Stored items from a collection
※ ※ ※

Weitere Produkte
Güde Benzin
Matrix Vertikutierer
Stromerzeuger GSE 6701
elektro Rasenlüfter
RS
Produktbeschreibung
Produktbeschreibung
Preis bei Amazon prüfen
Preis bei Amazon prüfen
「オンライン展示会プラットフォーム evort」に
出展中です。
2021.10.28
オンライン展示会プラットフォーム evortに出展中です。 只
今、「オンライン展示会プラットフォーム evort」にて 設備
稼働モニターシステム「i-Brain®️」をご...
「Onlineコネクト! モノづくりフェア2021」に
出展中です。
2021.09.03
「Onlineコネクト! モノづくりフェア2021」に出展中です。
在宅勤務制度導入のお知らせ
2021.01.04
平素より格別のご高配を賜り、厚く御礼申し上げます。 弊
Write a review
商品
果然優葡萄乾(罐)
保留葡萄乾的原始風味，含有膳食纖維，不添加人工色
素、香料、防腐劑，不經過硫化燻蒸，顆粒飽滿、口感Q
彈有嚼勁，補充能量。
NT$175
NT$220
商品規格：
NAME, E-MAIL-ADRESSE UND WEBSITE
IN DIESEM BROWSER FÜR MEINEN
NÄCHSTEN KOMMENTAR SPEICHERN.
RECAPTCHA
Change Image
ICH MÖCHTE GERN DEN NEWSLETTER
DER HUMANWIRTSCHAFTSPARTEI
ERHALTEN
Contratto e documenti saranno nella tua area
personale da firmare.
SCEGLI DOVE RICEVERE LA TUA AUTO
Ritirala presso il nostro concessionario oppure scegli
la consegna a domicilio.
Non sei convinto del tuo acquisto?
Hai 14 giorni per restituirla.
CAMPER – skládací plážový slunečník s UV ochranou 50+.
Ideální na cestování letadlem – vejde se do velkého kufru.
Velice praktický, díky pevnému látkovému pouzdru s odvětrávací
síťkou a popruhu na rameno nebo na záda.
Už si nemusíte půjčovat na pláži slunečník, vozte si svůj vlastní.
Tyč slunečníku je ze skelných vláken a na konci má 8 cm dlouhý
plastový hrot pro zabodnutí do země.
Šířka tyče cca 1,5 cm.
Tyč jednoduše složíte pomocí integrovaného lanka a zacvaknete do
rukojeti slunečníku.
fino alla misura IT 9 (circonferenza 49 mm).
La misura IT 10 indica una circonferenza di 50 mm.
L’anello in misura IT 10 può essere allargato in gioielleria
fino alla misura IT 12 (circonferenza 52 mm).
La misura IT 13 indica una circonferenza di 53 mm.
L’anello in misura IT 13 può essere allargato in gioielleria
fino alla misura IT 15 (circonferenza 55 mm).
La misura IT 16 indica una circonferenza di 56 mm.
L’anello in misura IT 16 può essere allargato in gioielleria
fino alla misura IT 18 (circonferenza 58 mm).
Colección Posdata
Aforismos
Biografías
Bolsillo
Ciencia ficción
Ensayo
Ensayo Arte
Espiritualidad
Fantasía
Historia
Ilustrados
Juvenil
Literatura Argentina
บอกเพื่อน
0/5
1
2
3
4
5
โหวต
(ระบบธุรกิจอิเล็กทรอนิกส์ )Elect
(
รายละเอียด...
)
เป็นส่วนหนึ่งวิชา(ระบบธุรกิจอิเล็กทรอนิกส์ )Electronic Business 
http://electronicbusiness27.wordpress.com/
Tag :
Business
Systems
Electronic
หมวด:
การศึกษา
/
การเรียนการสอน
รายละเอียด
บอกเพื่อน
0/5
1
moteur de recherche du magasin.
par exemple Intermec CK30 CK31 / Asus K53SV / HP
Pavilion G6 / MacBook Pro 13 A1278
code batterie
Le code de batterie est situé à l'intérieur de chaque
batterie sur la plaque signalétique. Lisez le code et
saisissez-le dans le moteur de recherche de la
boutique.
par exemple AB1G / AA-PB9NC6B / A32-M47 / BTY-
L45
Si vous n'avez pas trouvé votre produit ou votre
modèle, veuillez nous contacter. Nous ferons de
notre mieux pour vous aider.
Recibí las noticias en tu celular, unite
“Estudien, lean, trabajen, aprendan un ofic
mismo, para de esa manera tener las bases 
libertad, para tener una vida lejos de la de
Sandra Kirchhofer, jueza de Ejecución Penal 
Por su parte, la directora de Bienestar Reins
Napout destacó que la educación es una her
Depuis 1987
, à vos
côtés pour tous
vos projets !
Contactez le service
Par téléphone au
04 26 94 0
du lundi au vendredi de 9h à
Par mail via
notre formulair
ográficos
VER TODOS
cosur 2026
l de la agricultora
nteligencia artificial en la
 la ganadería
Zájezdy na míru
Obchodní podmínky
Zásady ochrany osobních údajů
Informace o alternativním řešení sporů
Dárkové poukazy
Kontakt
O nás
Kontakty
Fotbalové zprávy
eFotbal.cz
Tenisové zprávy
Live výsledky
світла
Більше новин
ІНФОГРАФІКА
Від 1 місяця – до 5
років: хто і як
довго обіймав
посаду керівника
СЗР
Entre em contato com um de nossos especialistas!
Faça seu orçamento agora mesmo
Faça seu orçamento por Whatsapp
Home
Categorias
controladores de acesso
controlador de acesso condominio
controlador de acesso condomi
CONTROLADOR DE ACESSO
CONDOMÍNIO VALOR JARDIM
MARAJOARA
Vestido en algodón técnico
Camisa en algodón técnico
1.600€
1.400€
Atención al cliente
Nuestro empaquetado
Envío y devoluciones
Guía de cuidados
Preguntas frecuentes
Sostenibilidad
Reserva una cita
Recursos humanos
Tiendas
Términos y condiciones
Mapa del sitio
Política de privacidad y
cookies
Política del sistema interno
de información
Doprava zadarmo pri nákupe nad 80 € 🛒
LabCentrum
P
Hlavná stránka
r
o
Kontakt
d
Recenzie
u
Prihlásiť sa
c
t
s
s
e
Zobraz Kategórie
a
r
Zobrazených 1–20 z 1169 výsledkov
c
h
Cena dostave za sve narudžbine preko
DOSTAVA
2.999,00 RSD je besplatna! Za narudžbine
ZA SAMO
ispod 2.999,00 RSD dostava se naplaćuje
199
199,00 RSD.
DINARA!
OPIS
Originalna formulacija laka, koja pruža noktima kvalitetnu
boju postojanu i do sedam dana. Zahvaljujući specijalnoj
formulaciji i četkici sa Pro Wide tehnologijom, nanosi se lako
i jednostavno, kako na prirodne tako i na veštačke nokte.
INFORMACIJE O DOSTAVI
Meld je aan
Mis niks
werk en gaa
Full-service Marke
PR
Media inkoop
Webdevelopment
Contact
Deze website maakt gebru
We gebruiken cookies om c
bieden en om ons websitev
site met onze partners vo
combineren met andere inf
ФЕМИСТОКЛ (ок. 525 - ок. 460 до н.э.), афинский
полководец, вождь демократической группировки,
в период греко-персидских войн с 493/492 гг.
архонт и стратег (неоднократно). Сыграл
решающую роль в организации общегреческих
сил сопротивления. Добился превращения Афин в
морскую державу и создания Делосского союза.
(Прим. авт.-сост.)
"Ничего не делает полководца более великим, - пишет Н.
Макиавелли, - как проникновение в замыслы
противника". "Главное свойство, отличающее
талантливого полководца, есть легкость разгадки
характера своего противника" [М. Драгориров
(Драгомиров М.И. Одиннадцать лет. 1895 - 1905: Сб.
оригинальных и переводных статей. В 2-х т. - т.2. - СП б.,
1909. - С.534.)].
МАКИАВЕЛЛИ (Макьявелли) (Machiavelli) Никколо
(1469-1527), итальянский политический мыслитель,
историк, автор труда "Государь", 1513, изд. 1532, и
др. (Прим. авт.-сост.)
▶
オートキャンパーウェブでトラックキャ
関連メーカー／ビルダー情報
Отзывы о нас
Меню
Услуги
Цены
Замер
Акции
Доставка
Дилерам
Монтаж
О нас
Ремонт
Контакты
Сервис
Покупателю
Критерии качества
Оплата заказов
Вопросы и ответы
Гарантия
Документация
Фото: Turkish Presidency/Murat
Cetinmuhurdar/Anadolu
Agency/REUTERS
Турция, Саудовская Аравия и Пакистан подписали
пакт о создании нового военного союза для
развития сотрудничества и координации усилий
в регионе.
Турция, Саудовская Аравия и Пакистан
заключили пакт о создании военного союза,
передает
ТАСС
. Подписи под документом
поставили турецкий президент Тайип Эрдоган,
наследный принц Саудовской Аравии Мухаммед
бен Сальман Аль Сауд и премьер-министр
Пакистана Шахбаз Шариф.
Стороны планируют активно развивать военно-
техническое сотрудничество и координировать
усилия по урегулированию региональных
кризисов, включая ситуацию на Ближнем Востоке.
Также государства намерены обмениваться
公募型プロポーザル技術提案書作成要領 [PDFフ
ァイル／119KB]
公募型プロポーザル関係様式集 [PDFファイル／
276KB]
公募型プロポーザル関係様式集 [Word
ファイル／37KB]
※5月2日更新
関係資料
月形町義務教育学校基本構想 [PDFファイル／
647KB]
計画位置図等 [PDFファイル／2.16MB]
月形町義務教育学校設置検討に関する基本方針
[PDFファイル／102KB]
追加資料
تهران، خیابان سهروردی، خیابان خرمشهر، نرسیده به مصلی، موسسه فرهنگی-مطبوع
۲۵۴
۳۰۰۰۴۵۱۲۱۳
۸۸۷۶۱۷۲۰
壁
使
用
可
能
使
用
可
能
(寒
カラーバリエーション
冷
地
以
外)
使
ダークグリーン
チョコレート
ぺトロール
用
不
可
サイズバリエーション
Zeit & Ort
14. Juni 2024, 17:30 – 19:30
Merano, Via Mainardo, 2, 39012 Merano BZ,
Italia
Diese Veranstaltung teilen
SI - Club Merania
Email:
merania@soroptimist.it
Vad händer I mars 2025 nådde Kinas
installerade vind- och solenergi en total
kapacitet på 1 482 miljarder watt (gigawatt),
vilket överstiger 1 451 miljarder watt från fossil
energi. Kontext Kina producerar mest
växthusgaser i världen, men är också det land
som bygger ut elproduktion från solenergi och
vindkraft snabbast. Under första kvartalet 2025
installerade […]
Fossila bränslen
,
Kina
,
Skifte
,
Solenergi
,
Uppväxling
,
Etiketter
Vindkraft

※ ※ ※

- Activity: Show the lines of the data that hold the word "watt".

- Task answer:
kapacitet på 1 482 miljarder watt (gigawatt),
vilket överstiger 1 451 miljarder watt från fossil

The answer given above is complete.